The problem is, this rebuttal is circular. A primary argument of ID is that we don't have evidence that information can arise spontaneously, therefore evolution is false. Yet, evolution is, at it's core, a naturalistic explanation for how information is created naturalistically. In order for the ID argument to be valid, you need to believe evolution is false. But the primary argument that evolution is false is that information can't arise spontaneously. This is circular.
The evidence for evolution is stronger than theists want to admit. It truly is. Not only in sheer volume, but in the elegance of the mechanism. Can information arise naturalistically? That's a question that's answered by evolution. Yes, information can and has arisen naturalistically, which we conclude from all available evidence.
Let's shelve the talk of abiogenesis for now. Not ignore it, but shelve it. I think there's another thread on abiogenesis where we can hash it out. Instead, I'll try to give my understanding of evolution and how it leads to the accumulation of information. Since the literature on evolution is so vast, I may misunderstand part of it or portray it incorrectly. So I'll try to keep it simple.

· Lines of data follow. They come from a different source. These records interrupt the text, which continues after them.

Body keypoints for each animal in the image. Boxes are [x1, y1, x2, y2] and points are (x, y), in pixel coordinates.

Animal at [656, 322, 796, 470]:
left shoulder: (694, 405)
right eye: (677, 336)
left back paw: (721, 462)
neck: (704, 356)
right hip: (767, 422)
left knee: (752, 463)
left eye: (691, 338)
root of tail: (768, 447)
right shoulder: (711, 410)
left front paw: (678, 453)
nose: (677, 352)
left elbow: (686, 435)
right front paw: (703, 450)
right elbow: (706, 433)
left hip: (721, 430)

Let's assume that proto-life was naturalistically assembled from the stew of prebiotic ingredients on ancient Earth(we can discuss the "how" in another thread). The first form would have very little "information". It would be an 8-bit form of protolife.
By definition, the conditions of this protolife is that it can replicate, and during the replication process, it's information is changed/subtracted/added in a random fashion. One of the ways the original 8-bit life form may alter during replication is to form a 12-bit life form. (It may also lose information or alter information... mutations are random). Compared to the zettabytes of information in our genetic code, this 4-bit increase would be small. There's no telling what this increase in information may result in.

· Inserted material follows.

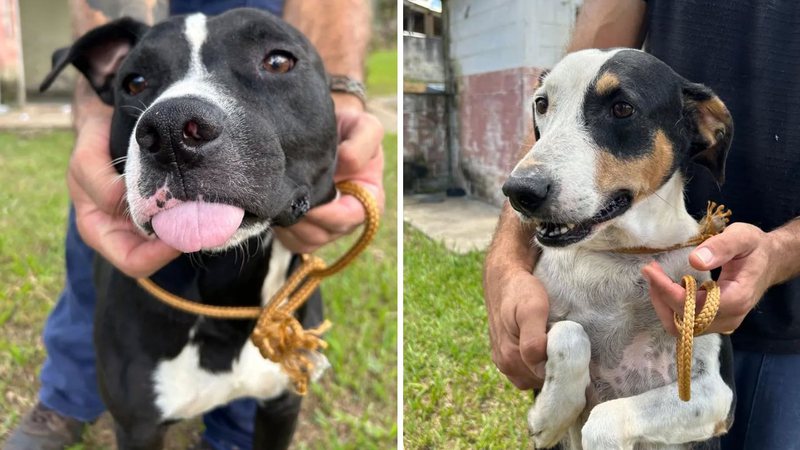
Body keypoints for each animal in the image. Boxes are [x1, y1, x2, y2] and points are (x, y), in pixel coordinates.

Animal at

The consequences are as random as the mutation itself.
This is where the elegance of natural selection kicks in. While the mutations may be random, the environment is not. There are highly specific and numerous parameters in any environment. If the 4-bit increase lead to a type of organism that self-destructs or can't use the surrounding prebiotic molecules or can't replicate any further, then it is a dead end. That information is lost. The majority of mutations during ancient Earth would have originally resulted in dead ends.
But this replication isn't serial, it's parallel. Many proto-life forms, each with many 'offspring'. Think of the possible consequences of this 4-bit increase in information. If only 1 out of 100 of the 'offspring' is able to replicate slightly faster, or use resources a touch more efficiently, or resist destructive molecules a bit more effectively, then that single offspring will spawn countless others with the same traits. A new baseline is create(a new species of proto-life), and from that baseline an entirely new set of possible mutations now exists between parent and offspring.
That incremental increase in information from a mutation is enough to give rise to the zettabytes of information we see today. It happened over billions of years, a slow accumulation of random information that is de-randomized by the parameters of the environment. That is how information spontaneously generates.
A primary argument for an intelligent designer is that information can't come into existence in a naturalistic fashion. Yet that's exactly what all the evidence for evolution says happened. In order to accept any argument against the spontaneous generation of information, you first need to believe evolution didn't happen. Yet most ID proponents don't believe in evolution because they don't believe information can spontaneously generate. Again, it is circular.
EDIT - I said we could hash out abiogenesis on another thread, but this is an abiogenesis thread!!! Subsequent posts in this thread then. For the sake of brevity, this one is to show how evolution produces information.